Sometimes hackers will also try to sneak malware onto your computer through public Wi-Fi, which is yet another reason to be wary of using public Wi-Fi without security or a VPN for protection. In the case of Apple’s struggle with the Zoom vulnerability, it left both webcams and microphones at risk due to issues with web conferencing servers, a fairly minor RAT vulnerability but still dangerous for users.

What Can People Do With a Hijacked Webcam?

Usually, camfecting is a symptom of a deeper disease. RATs typically give hackers control over all kinds of computer functions – a more or less complete possession. Hackers tend to use this power to hide and follow what you’re doing, watching for financial details, logins passwords, and anything else valuable.

Camfecting is sort of irrelevant to this process. However, hackers will often try to secretly turn on webcams and record footage in hopes of getting something they can use to blackmail you – one of the worst types of ransomware imaginable, and even more likely if hackers can’t access personal information from any of your other web activities. In rarer cases, a particularly malicious hacker may try to get compromising footage to hurt someone they know.
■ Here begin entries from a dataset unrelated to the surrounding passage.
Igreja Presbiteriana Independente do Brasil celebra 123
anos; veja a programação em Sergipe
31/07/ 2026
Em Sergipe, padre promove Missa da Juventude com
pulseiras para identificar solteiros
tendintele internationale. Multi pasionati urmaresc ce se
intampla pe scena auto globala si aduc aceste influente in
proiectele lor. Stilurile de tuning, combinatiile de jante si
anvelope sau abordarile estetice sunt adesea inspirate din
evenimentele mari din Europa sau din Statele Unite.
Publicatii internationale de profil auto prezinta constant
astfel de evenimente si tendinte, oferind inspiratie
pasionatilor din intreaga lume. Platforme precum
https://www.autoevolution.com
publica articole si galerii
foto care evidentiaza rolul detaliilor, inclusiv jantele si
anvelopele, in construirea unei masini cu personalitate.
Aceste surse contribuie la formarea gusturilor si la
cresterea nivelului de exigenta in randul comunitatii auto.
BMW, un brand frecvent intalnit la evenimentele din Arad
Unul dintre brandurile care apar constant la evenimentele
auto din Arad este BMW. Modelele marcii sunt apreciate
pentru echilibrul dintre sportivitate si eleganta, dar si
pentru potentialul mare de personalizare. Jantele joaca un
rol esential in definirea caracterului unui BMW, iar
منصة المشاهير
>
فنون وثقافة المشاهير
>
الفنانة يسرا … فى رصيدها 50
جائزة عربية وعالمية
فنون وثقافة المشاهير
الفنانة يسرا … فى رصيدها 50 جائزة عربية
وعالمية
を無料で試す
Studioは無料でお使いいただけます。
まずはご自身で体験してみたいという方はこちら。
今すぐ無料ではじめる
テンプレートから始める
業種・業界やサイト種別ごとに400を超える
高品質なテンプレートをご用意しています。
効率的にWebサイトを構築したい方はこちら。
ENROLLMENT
Can I Tell If My Webcam Gets Hijacked?

Modern RATs typically have built-in methods to quickly shut the recording light off, so that’s far from a sure guide. A more certain method is to look at your Task Manager to see if your webcam utility is currently running. If a hacker has already been recording footage from the cam, then there are probably traces on your hard drive – look for webcam video files that you don’t remember making. Finally, run checks for malware to see if your security software can pick up on anything unusual (always a good idea).

What Are the Best Ways to Protect My Webcam?

Firewalls and antivirus apps are must-have solutions. They aren’t perfect, but regular scans can help detect malware, and firewalls can prevent hackers from doing some of the things they’d like to. For complete protection, the best option is to just cover your webcam up with some dark tape or a similar material until you absolutely need to use it. Camfecting can’t do much if the webcam can’t see anything – and yes, Mark Zuckerberg really does do this, too.